▶ _What to produce_:
Decide whether each statement below agrees with the passage on the Tenth Circuit ruling, answering yes or no and quoting the words of the passage that settle it. 1. Navid Yeasin was a student at the University of Kansas. 2. The Tenth Circuit reversed the lower court's dismissal of Yeasin's claims. 3. The amici curiae brief was filed by FIRE alone.

▶ _Text provided_:
In a recent decision, the U.S. Court of Appeals for the Tenth Circuit held that expelling a student for his off-campus tweets did not violate clearly established law under the First Amendment. The court’s flawed analysis unduly shields colleges from the consequences of violating students’ speech rights.
At the center of the case lies University of Kansas student Navid Yeasin, who was expelled in part for tweeting about his ex-girlfriend. Yeasin got his expulsion overturned in state court with help from an amici curiae (friend-of-the-court) brief by FIRE and the Student Press Law Center, in which we argued that the First Amendment forbids public colleges from invoking Title IX to punish students for their off-campus social media comments. Yeasin then sued a KU administrator under 42 U.S.C. § 1983 for expelling him in violation of his First Amendment right to free speech.
After losing at the district court level, Yeasin appeal to the Tenth Circuit, which upheld the lower court’s dismissal of his claims. The court ratified the administrator’s defense of qualified immunity — a legal doctrine shielding government officials from liability unless the plaintiff proves: 1) the official violated his statutory or constitutional rights, and 2) that right was clearly established at the time of the violation.

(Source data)
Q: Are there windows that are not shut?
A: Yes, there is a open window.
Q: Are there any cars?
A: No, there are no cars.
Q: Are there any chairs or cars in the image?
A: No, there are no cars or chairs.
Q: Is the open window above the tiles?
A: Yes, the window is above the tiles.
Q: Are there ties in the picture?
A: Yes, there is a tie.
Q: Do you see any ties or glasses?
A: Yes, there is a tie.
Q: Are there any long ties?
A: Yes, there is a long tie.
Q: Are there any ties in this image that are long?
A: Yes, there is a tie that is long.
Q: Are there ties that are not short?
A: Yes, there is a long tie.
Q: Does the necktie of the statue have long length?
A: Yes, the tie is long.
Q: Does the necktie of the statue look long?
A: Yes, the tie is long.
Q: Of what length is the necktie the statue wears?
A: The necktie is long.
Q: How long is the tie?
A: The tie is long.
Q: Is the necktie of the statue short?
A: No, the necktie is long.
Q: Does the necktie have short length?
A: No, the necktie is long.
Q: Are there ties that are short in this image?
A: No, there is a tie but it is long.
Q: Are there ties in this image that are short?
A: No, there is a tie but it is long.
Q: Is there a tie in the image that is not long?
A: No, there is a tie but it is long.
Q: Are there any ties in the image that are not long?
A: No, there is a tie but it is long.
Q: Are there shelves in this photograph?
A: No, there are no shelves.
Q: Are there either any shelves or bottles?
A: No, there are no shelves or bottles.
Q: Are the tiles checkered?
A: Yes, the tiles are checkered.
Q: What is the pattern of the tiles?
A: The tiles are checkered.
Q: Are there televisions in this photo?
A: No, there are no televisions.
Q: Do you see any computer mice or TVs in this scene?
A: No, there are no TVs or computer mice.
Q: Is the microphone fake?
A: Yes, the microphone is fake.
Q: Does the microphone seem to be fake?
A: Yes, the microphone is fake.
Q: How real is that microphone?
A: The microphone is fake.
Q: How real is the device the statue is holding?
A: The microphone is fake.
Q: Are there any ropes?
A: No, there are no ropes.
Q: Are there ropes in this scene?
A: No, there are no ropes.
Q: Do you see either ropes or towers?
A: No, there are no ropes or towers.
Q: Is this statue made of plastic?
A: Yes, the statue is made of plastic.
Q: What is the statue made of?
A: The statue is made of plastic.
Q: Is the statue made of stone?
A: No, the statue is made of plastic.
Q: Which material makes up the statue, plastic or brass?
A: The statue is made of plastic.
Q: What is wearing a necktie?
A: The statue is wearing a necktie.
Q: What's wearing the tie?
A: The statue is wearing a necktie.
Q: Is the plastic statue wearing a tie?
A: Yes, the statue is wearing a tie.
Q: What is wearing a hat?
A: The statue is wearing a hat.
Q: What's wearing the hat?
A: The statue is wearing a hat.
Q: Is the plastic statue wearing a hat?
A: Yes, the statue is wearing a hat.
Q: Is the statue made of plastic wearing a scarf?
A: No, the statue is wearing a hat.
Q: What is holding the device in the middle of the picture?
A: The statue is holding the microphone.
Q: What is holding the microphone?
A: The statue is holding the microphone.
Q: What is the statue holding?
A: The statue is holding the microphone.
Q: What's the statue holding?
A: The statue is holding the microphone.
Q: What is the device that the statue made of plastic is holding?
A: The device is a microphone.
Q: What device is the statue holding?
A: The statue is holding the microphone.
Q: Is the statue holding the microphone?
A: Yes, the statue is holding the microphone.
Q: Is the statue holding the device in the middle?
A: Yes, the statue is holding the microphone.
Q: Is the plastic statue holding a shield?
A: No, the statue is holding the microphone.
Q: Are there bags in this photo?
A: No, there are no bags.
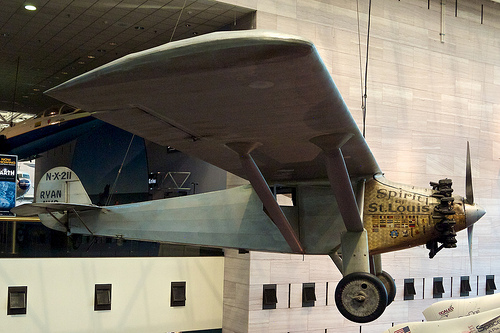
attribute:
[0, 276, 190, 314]
windows — little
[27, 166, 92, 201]
fin — round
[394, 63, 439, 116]
tiles — white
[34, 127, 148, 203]
wall — blue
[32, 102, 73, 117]
cockpit — glass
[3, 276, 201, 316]
squares — black 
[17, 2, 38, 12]
light — recessed 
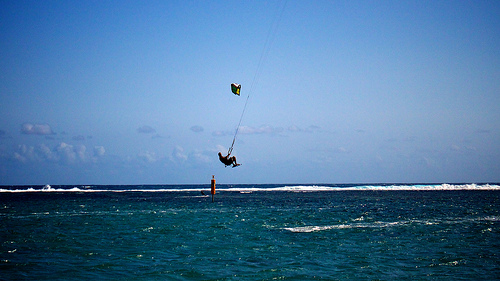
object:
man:
[217, 152, 242, 168]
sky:
[0, 0, 500, 184]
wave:
[0, 183, 499, 190]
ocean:
[0, 186, 500, 281]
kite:
[231, 82, 242, 96]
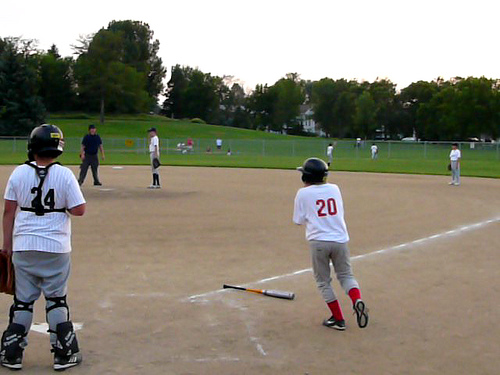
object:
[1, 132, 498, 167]
fence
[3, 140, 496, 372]
baseball field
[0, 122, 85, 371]
boy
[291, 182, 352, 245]
jersey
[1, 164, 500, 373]
clay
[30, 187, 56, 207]
24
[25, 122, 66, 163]
helmet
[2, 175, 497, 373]
dirt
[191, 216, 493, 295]
lines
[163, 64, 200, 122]
trees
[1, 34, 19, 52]
leaves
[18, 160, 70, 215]
chest mask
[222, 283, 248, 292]
handle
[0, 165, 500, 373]
ground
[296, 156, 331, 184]
helmet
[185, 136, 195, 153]
person sitting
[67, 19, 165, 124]
tree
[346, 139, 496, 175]
grass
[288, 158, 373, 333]
baseball player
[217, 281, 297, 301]
bat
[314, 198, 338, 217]
20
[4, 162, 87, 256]
shirt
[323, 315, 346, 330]
sneaker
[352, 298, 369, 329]
sneaker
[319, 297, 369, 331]
pair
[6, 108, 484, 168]
park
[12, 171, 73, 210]
chest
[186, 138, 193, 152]
person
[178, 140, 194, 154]
chair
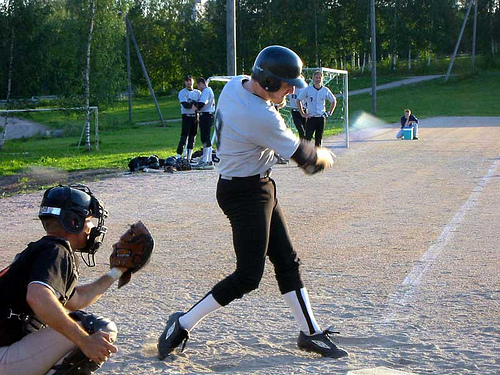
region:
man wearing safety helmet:
[244, 39, 308, 113]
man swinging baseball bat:
[155, 41, 355, 373]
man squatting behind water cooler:
[394, 106, 421, 142]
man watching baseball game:
[295, 69, 342, 151]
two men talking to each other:
[174, 73, 219, 169]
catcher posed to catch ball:
[0, 181, 163, 373]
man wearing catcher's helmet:
[34, 178, 108, 273]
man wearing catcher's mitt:
[1, 177, 161, 372]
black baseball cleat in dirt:
[288, 324, 353, 362]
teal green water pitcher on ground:
[401, 125, 416, 142]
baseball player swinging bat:
[195, 42, 401, 198]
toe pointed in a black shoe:
[137, 300, 217, 362]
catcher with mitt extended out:
[20, 170, 156, 296]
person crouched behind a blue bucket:
[380, 97, 435, 162]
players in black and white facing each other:
[161, 55, 212, 175]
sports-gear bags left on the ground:
[105, 141, 197, 176]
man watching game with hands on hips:
[291, 36, 361, 151]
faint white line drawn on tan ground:
[380, 135, 495, 350]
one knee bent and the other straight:
[201, 230, 327, 310]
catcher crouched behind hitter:
[3, 40, 344, 351]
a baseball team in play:
[3, 10, 467, 350]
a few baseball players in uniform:
[168, 36, 355, 165]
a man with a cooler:
[393, 93, 428, 160]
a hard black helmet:
[243, 37, 320, 105]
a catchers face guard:
[64, 163, 119, 268]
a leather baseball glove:
[109, 213, 159, 293]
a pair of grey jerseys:
[170, 83, 234, 128]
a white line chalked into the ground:
[373, 172, 498, 312]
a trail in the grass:
[343, 56, 469, 106]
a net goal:
[231, 47, 370, 156]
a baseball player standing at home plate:
[154, 43, 343, 368]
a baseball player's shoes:
[139, 309, 351, 362]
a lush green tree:
[44, 4, 121, 105]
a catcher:
[2, 179, 157, 374]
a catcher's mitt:
[108, 220, 153, 285]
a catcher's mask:
[82, 195, 105, 270]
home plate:
[336, 366, 419, 374]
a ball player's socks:
[179, 289, 316, 334]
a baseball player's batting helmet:
[252, 42, 312, 88]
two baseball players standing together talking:
[177, 76, 214, 175]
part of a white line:
[383, 243, 436, 295]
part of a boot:
[311, 344, 340, 361]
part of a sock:
[195, 307, 215, 324]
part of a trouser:
[239, 204, 278, 256]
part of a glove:
[122, 241, 161, 286]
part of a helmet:
[58, 198, 89, 233]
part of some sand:
[374, 334, 400, 352]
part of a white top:
[231, 128, 271, 176]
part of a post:
[335, 102, 358, 142]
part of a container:
[398, 120, 416, 139]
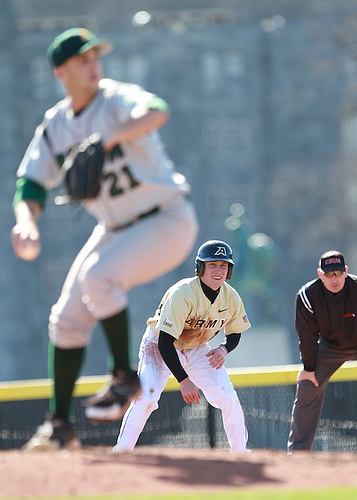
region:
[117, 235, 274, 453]
The runner is on base.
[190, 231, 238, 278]
His helmet is green.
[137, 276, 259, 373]
His shirt is tan.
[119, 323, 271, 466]
His pants are white.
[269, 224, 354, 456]
The umpire is black.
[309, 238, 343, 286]
The hat is black.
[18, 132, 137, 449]
He is throwing a ball.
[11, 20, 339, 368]
They are playing baseball.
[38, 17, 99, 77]
He is wearing a green hat.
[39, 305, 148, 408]
His socks are green.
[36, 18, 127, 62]
a blurry green baseball cap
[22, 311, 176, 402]
green socks on a baseball player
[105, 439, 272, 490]
the shadow of a ball player on the ground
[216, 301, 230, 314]
the Nike swoosh symbol on a baseball uniform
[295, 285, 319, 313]
two white stripes on the shoulder of the coach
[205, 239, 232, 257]
a white block letter A on the front of a player's helmet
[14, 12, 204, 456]
a baseball player preparing to pitch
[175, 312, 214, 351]
an area of dirt on the front of a uniform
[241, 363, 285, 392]
the yellow band at the top of a chain link fence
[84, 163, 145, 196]
the number 21 on the pitcher's shirt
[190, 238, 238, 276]
the helmet is blue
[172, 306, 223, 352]
the shirt is brown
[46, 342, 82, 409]
the socks are green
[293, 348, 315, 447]
the pants are grey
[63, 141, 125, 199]
the glove is black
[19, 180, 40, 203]
the shirt is green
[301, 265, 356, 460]
the man has sunglasses on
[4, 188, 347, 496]
the game is baseball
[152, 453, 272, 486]
shadow is on the ground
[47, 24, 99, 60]
the cap is green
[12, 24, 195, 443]
a person in the picture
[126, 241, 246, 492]
a person in the picture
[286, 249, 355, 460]
a person in the picture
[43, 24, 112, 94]
the man has a cap on his head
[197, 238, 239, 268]
the man has a cap on his head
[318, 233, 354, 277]
the man has a cap on his head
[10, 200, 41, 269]
the man is about to throw a ball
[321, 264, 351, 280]
the man is wearing spectacles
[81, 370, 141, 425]
that is a shoe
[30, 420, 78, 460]
that is a shoe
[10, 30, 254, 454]
people are playing baseball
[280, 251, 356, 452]
umpire wearing all black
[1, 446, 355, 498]
pitcher is standing on mound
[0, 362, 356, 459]
black fence in background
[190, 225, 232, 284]
player in back has helmet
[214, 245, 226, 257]
helmet has an A on it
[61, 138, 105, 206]
pitcher has black mit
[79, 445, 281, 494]
pitcher is casting shadow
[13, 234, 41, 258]
pitcher is holding baseball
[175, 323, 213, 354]
player is covered in dirt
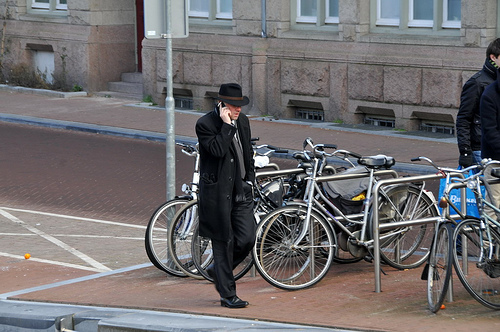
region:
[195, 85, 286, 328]
the man is talking on the phone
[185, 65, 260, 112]
the man has a black hat on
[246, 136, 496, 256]
the bicycles are parked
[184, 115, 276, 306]
the man is all dressed in black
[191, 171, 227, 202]
the man has gloves in his pocket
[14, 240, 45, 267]
there is an orange on the floor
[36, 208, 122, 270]
the road has white stripes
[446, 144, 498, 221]
the man is carrying a blue bag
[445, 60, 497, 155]
there are two people walking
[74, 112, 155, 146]
the curb is blue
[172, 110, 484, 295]
the bikes are parked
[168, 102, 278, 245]
man is wearing coat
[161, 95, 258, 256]
the coat is black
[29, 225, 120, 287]
the line is white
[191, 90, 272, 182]
man is talking on the phone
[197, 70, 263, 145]
the man is wearing a hat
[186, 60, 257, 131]
the hat is black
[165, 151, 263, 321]
the man is wearing pants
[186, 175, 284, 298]
the pants are black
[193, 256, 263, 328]
the shoe is black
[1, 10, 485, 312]
Picture is taken outside.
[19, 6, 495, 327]
Picture is taken during the daytime.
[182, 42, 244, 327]
A man is walking on the sidewalk.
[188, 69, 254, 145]
A man is wearing a black hat.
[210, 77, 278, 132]
A man is holding a cell phone to his ear.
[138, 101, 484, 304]
Many bikes are parked on the sidewalk.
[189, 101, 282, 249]
The man is wearing a black coat.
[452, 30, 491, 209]
A man is holding a blue bag.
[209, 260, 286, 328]
The man's shoe is black.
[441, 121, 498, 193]
A man is wearing black gloves.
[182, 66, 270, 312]
man talking on phone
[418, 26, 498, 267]
man holding shopping bag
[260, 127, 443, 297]
bicycles in stand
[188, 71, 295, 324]
man wearing a hat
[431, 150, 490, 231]
blue bag in mans hand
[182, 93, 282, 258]
man wearing long coat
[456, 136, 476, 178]
man wearing gloves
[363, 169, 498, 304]
pole to tie up bicycles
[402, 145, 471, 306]
bicycle with turned wheel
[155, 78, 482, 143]
basement windows on building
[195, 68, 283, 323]
man is wearing a coat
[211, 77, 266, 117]
man is wearing a hat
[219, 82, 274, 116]
the hat is black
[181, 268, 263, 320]
the shoes are black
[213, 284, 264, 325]
man is wearing shoes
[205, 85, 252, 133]
man is holding a phone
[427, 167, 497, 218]
the bag is blue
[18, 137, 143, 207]
the floor is brown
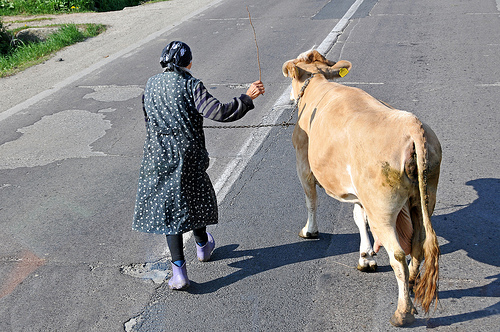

▶ _Solution to this exercise_:
1. Yes: "University of Kansas student Navid Yeasin"
2. No: "which upheld the lower court’s dismissal of his claims"
3. No: "an amici curiae (friend-of-the-court) brief by FIRE and the Student Press Law Center"